▶ Passage provided:

----------------

By Lucia Weiler BSc, RD, PHEc
There is so much health-related food & nutrition information out there. Do you struggle to make sense of it all? You’re not alone! As a dietitian, I am often asked to explain food myths. So, my first advice, choose a credible source such as a dietitian who can find the facts and translate the science and research into solid advice. They can also clearly communicate the power of food and nutrition and its connection to health.
Here are three common myths related to Canadian food ingredients and the truths behind them.
MYTH: “Canola has no health benefits”
Canola oil is a plant-based food that has both health and culinary benefits. Did you know it was developed right here in Canada? The name canola is a combination of the words Canadian and ola (meaning oil). You may see the bright yellow-flowering canola plants in fields all across the country.
Canola oil came about using traditional plant breeding techniques. More recent varieties were genetically modified to be resistant to herbicides. This enables farmers to better control weeds without damaging the canola crop. Health Canada assesses all genetically-modified foods to ensure they are safe for humans before they can be sold in Canada. To date, no study has ever caused Health Canada to alter its conclusions about any GM food product it has approved.
Canola was specifically bred to provide a unique fat composition that is high in ‘good’ monounsaturated fats, relatively high in polyunsaturated fats and low in ‘bad’ saturated fats. Canola is a ‘healthy oil’ because it is:
- Very low in saturated fat and high in monounsaturated fat. Replacing saturated fat in the diet with unsaturated fat like canola oil may reduce the risk of heart disease.
- A good source of essential omega-3 fats which is important to get from the diet because our bodies cannot make them.
- A source of vitamin E, a dietary antioxidant.
Canola oil has a light flavour, clear colour and is an economical and versatile ingredient. It works well in many types of cooking and recipes. Look for healthy recipes with canola oil created by dietitians to unlock flavour and health benefits of food.
MYTH: “Multi-grain” is the same as “whole grain”
Multi-grain may not always mean whole grain. Multi-grain means that the food contains different or multiple kinds of grains, but they may not be whole grains. As food ingredients, grains can be either whole grains or refined.
Refined grains have some parts of the grain removed during processing. Whole grains have all three parts of the plant seed: the outermost layer called bran, the inner endosperm and the germ. Whole grain foods are a healthier choice because they provide more of the valuable nutrients such as fibre, vitamins and minerals that play an important role in health and wellness. Examples of whole grain foods include wheat, rice, oats, barley, corn, wild rice, and rye, as well as quinoa and buckwheat.
To see if a food is made with whole grains, check the ingredient list and look for the words “whole grain” before the name of the grain. For example: ‘whole grain wheat’ or ‘whole grain oats’. If whole grains are the main ingredients in a food, they would appear first in the ingredient list. For healthy living, make at least half of your grain products whole grain each day.
Fun fact: Did you know that the top grain produced in Canada is wheat? In fact, we’re one of the top five wheat exporters on the planet and the world’s largest producer of high-protein milling wheat.
MYTH: “White potatoes are empty calories with no nutritional value”

----------------

▶ Data under study:
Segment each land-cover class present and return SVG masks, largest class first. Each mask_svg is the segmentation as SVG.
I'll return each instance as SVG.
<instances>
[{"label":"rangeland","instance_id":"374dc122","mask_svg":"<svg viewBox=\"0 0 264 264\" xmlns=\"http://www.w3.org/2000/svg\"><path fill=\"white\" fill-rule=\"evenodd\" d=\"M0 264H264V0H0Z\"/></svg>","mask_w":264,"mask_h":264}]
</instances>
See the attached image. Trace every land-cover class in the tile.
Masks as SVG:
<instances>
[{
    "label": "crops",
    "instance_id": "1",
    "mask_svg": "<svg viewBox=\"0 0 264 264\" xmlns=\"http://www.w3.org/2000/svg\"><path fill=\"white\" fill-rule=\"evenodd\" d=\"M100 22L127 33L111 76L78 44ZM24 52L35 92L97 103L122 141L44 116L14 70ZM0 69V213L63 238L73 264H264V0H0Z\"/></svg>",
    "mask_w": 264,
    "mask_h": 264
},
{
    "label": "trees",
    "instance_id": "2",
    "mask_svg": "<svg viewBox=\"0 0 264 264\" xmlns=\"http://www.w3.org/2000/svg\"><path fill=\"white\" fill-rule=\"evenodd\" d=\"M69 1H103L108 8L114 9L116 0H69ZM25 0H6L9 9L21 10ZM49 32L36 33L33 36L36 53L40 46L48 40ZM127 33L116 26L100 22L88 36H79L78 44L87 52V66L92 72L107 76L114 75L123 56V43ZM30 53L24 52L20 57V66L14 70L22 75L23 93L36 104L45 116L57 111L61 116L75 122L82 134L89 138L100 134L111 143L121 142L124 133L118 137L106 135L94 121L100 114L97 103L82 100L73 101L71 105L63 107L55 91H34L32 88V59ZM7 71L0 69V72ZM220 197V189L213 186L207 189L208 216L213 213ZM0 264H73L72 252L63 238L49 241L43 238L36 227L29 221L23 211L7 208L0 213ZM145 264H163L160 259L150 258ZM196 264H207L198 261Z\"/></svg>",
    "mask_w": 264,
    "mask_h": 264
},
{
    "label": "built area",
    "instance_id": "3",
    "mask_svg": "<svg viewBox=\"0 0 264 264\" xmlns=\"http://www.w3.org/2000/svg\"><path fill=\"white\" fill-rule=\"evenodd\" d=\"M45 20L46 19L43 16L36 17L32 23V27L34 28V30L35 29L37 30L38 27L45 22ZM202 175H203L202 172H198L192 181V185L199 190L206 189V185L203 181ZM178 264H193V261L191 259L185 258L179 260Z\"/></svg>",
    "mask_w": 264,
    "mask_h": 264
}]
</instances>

----------------

Answer the following questions using the article on Canadian food myths.
(a) Which two words were combined to form the name "canola"?
(b) What are the three parts of the plant seed that whole grains contain?
(c) What is the top grain produced in Canada?

▶ Solved exercise:
(a) Canadian and ola (meaning oil).
(b) The bran, the endosperm and the germ.
(c) Wheat.